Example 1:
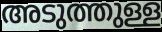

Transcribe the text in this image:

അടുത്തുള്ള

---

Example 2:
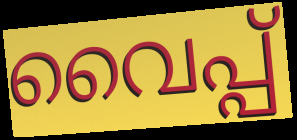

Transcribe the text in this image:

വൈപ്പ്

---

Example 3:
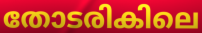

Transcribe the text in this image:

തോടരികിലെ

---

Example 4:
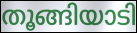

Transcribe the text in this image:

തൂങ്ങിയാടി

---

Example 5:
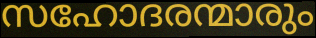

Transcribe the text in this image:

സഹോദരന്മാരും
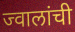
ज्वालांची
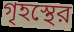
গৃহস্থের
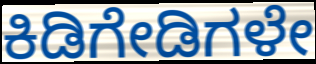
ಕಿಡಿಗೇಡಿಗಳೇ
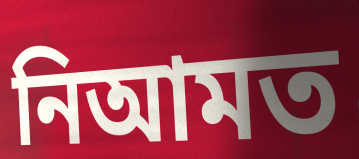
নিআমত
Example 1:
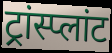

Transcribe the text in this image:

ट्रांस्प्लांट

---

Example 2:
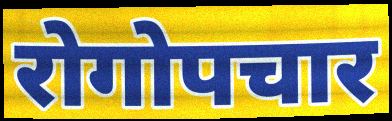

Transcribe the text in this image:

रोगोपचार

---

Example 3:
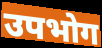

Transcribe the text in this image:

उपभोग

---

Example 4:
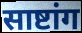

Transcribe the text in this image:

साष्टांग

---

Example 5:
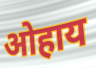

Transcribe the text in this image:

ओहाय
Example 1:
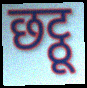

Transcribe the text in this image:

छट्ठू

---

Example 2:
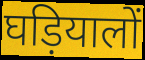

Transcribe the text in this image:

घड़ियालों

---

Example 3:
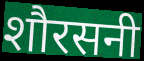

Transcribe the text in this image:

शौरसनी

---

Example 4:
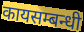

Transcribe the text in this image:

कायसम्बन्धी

- - -

• **Activity**: Leave the images out. Set down all of the material above exactly.

• **Output below**:
Example 1:

Transcribe the text in this image:

അടുത്തുള്ള

---

Example 2:

Transcribe the text in this image:

വൈപ്പ്

---

Example 3:

Transcribe the text in this image:

തോടരികിലെ

---

Example 4:

Transcribe the text in this image:

തൂങ്ങിയാടി

---

Example 5:

Transcribe the text in this image:

സഹോദരന്മാരും
ज्वालांची
গৃহস্থের
ಕಿಡಿಗೇಡಿಗಳೇ
নিআমত
Example 1:

Transcribe the text in this image:

ट्रांस्प्लांट

---

Example 2:

Transcribe the text in this image:

रोगोपचार

---

Example 3:

Transcribe the text in this image:

उपभोग

---

Example 4:

Transcribe the text in this image:

साष्टांग

---

Example 5:

Transcribe the text in this image:

ओहाय
Example 1:

Transcribe the text in this image:

छट्ठू

---

Example 2:

Transcribe the text in this image:

घड़ियालों

---

Example 3:

Transcribe the text in this image:

शौरसनी

---

Example 4:

Transcribe the text in this image:

कायसम्बन्धी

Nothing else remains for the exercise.